Tipps gegen eisige Temperaturen

Der Winter hat Deutschland fest in eisiger Hand. Höchste Zeit also für einige „Erste Hilfe“-Tipps, mit denen man sich gegen die eisigen Temperaturen schützen kann.

Warme Füsse …

Wenn Sie zu kalten Füßen neigen: Es gibt diverse Sohlen, die Sie sich in die Schuhe legen können, damit die Kälte nicht durch die Sohle dringt (zum Beispiel Lammfellsohlen und Sohlen mit Alubeschichtung). Zudem sind Einlegesohlen erhältlich, die aktiv wärmen, beispielsweise durch eine chemische Verbindung, die wirkt, sobald man die Packung aufreißt. Rund fünf Stunden halten diese Sohlen warm. Falls Sie mehrere Stunden bei klirrender Kälte im Freien sein sollten, helfen Sohlen, die mit Batteriebetrieb die Füße anheizen. Ein Sortiment gibt es in Outdoorläden und manchmal auch beim Discounter – je nach Technik ab drei Euro.

 … und warme Hände 

Auch die Hände müssen nicht kalt bleiben: In Supermärkten, Drogerien und Sportgeschäften werden im Winter unzählige Modelle von Taschenwärmern angeboten.
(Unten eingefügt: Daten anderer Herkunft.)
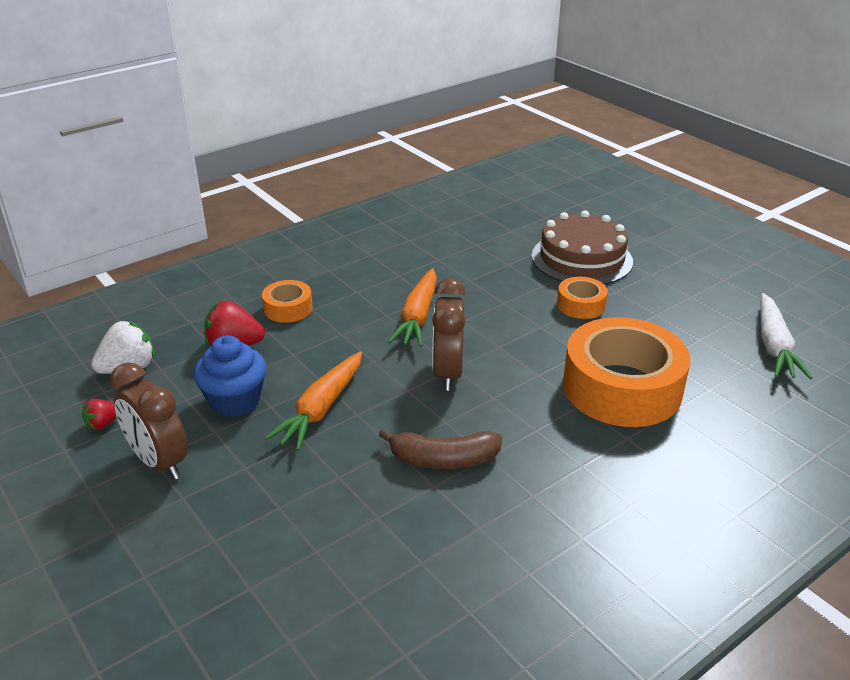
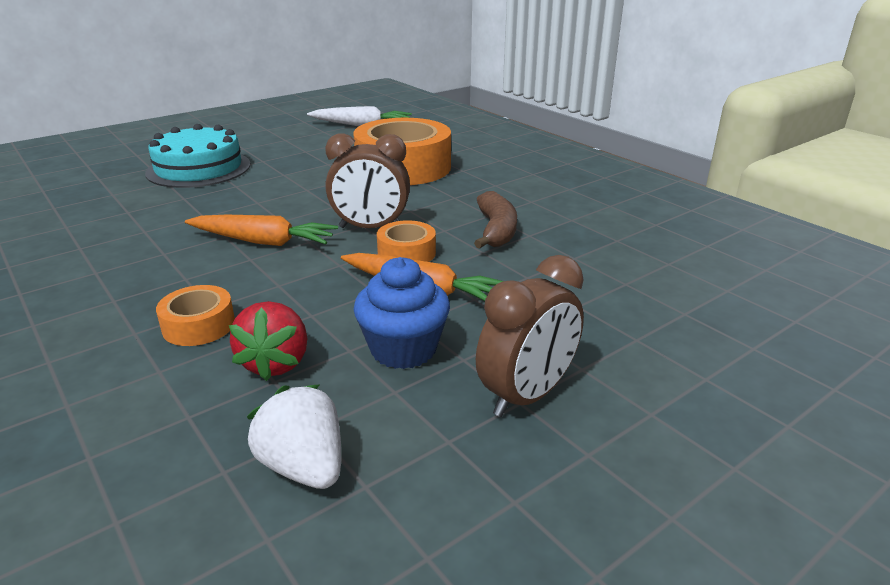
camera: 90 degrees left, 5 degrees down
(103, 424) = (450, 468): red strawberry -> none
(581, 258) = (199, 168): brown cake -> turquoise cake
(581, 305) = (279, 173): orange tape -> orange tape (406, 253)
Sie funktionieren nach unterschiedlichen physikalischen oder chemischen Prinzipien. Einmalhandwärmer auf chemischer Basis erhitzen sich bei Kontakt mit der Luft nach dem Aufreißen der Packung auf bis zu 70 Grad Celsius und halten etliche Stunden. Besonders umweltfreundlich sind diese Aktivkohlewärmer natürlich nicht. Wiederverwendbar sind Handwärmer mit Natriumacetat, einer kristallinen Substanz, die zunächst flüssig ist. Knickt man die kleinen Metallplättchen im Inneren des Taschenwärmers, dann wechselt der Aggregatzustand von flüssig zu fest. Nach dem Benutzen müssen sie erst ins heiße Wasserbad, damit sich ihre Heizfunktion wieder aktivieren lässt. Solche Taschenwärmer gibt es bereits für rund zwei Euro. 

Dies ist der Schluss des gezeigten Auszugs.